The worst advice about hangboards on the internet tells you exactly which fingers to use, what angle your elbow should be, and that your body must be perfectly straight when hanging.
In fact, the most fascinating aspect of hangboard training is its openness and individual variability.
Every person has different hand shapes, finger length ratios, forearm muscle belly shapes, shoulder mobility ranges, and old injury locations. A grip that suits one climber perfectly may cause chronic injury to another. The hangboard is not a tool for applying standardized movements. It is a tool for asking yourself questions:
"Is this grip comfortable for me?" "After five seconds of hanging, does the pain come from the joint or the muscle?" "Which finger slips first? Is it compensating for another finger?"
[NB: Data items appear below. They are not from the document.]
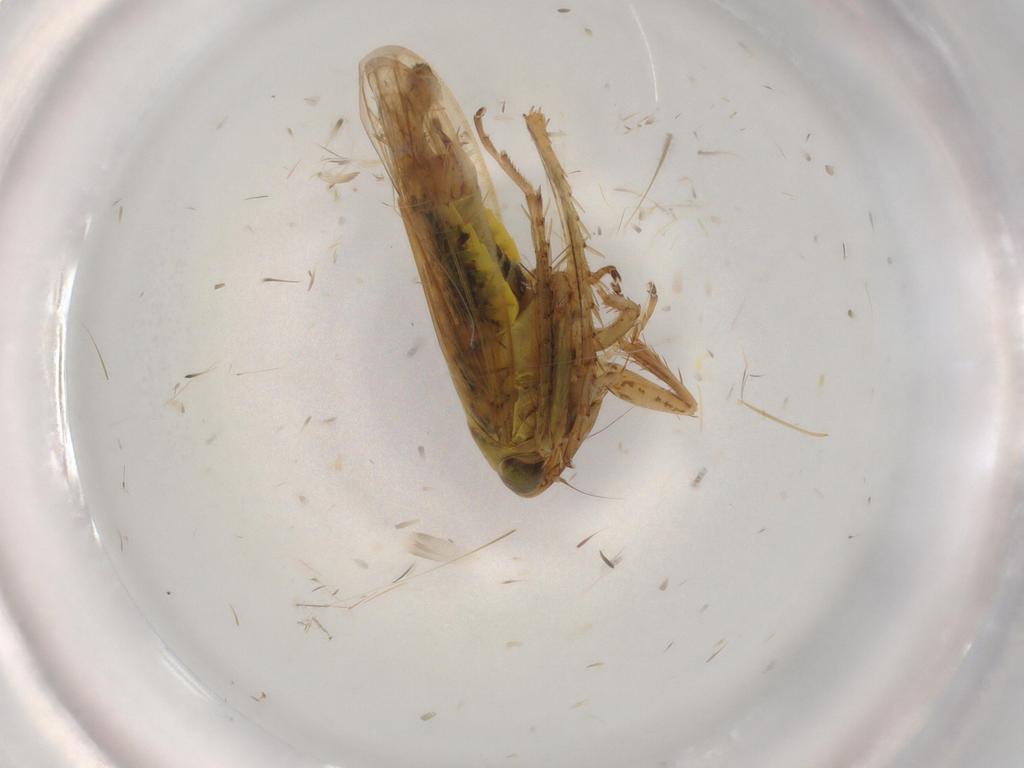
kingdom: Animalia
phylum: Arthropoda
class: Insecta
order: Hemiptera
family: Cicadellidae
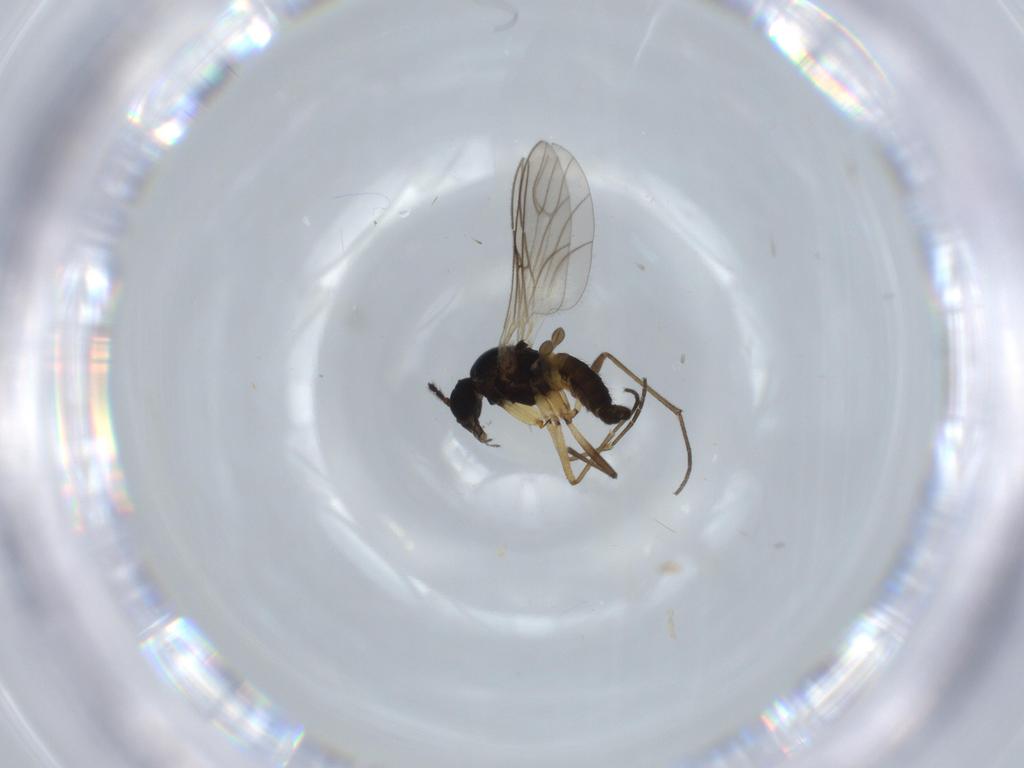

These questions have no standard answers. But through repeated testing, adjusting, and re-testing, you begin to truly understand your own hands.
Some people are strong in full crimp but always feel pain in half crimp. This suggests they should climb more with an open grip. Others have naturally short ring fingers that cannot share the load evenly. They should add more three-finger combinations to their training. Others have limited shoulder internal rotation, causing their elbows to flare out during pull-ups. They should focus on scapular activation before increasing load.
The hangboard is not about turning you into someone else. It is about turning you into a stronger version of yourself.
A further note: any movement on the hangboard that twists your body just to complete a set is dangerous. Locking your elbow, shrugging your shoulder, craning your neck forward to hold on for one more second might allow you to record a set, but it plants the seeds for future rotator cuff tears or finger pulley injuries.
Therefore, good hangboard training often looks boring. Small movements. Slow speed. No flashy dynamic transitions. But this quiet, repeatable, highly controlled environment gives you space to talk to yourself.
On the hangboard, there is no judge. There is no mandatory training plan. The only rule is this: listen to your body, and respect it.
When you stop copying how others train and begin designing your own finger grammar, you are no longer just a climbing enthusiast. You are a mature, self-aware athlete.